STATED EXERCISE: Count the lines of the records that contain the string "part" and reply with only that number.

Entries drawn from a collection:
....

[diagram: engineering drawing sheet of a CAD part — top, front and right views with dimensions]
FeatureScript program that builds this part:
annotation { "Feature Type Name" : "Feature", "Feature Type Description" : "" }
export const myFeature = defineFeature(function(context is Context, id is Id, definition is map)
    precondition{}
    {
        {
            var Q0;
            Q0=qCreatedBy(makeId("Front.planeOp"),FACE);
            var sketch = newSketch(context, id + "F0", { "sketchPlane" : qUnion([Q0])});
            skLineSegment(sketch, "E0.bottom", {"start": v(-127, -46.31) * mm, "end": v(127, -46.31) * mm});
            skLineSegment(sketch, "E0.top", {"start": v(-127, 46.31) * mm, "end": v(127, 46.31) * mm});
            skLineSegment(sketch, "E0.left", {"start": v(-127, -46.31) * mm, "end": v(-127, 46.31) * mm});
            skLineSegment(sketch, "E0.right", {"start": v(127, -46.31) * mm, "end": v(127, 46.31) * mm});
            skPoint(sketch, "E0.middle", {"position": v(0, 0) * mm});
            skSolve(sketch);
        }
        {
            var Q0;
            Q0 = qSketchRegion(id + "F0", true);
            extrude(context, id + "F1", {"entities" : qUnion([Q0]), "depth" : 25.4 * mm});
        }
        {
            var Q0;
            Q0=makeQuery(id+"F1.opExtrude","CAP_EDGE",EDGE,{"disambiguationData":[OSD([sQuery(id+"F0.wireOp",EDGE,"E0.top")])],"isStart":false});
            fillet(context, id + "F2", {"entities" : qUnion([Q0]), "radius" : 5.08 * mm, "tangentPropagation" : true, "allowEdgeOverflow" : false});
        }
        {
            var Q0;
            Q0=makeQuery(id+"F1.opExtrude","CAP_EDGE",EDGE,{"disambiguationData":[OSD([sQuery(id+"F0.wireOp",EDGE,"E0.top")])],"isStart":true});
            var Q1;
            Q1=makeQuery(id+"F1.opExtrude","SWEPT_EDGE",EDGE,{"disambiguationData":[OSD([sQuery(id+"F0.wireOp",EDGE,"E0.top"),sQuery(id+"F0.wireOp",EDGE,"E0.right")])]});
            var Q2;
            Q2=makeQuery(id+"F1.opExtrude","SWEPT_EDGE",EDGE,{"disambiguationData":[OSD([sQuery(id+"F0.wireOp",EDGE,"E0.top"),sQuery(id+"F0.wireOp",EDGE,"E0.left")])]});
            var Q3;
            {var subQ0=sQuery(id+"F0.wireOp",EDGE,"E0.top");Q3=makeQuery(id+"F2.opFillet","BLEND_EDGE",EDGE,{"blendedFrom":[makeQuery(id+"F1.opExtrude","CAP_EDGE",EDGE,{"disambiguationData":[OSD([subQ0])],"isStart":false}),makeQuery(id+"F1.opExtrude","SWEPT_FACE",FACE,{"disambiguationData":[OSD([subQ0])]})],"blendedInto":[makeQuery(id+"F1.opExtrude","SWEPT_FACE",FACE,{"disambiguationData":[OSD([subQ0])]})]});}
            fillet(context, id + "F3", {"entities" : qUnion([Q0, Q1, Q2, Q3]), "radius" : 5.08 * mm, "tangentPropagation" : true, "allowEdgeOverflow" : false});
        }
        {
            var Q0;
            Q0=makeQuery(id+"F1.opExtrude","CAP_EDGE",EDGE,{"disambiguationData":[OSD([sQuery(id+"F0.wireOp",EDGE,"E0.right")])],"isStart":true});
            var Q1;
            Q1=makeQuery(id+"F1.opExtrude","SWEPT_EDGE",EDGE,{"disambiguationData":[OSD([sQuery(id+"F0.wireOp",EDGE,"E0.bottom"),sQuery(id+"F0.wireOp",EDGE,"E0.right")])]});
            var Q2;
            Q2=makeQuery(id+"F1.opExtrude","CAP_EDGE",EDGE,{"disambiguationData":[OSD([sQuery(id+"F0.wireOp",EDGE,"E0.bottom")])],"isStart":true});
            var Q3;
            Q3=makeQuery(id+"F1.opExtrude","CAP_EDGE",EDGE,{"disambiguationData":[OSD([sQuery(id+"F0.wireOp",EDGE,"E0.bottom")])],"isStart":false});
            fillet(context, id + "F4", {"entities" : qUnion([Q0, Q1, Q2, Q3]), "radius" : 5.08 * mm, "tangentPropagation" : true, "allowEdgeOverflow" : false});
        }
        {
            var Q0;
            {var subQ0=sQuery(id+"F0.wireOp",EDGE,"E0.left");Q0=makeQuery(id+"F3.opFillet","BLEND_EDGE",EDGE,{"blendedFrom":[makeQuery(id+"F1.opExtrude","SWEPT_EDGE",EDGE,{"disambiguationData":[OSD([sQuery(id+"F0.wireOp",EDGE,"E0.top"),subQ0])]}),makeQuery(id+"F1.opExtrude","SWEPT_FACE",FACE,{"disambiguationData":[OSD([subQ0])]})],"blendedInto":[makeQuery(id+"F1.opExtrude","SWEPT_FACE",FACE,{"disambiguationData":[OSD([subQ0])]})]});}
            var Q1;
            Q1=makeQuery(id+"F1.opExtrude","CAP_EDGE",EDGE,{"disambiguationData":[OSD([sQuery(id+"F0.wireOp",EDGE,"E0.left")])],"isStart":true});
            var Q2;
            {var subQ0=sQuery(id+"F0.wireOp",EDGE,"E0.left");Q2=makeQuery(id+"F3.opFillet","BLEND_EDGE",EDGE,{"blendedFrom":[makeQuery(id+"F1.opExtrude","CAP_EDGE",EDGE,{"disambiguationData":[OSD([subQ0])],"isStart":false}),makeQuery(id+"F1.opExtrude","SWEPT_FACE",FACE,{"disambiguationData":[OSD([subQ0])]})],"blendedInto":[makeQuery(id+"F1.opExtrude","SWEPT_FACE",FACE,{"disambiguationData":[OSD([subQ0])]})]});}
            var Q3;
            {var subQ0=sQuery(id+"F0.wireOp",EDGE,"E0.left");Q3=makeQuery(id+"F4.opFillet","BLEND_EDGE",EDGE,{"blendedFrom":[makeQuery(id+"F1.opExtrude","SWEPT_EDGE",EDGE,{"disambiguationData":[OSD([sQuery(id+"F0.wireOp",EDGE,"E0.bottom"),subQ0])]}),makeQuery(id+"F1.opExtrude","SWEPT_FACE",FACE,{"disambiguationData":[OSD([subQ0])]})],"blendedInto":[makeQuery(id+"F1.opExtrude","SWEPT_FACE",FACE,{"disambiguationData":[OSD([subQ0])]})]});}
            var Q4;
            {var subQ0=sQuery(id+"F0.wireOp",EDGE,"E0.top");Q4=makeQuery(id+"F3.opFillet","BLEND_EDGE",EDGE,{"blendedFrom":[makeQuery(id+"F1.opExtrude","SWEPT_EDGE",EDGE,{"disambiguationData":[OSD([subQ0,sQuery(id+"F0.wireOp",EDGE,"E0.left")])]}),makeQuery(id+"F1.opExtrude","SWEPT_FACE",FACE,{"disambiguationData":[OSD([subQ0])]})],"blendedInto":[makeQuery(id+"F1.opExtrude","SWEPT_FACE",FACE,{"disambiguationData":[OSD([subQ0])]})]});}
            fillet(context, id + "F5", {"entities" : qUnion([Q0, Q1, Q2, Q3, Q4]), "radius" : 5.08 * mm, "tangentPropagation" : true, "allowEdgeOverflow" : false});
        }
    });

....

TASK SOLUTION: 2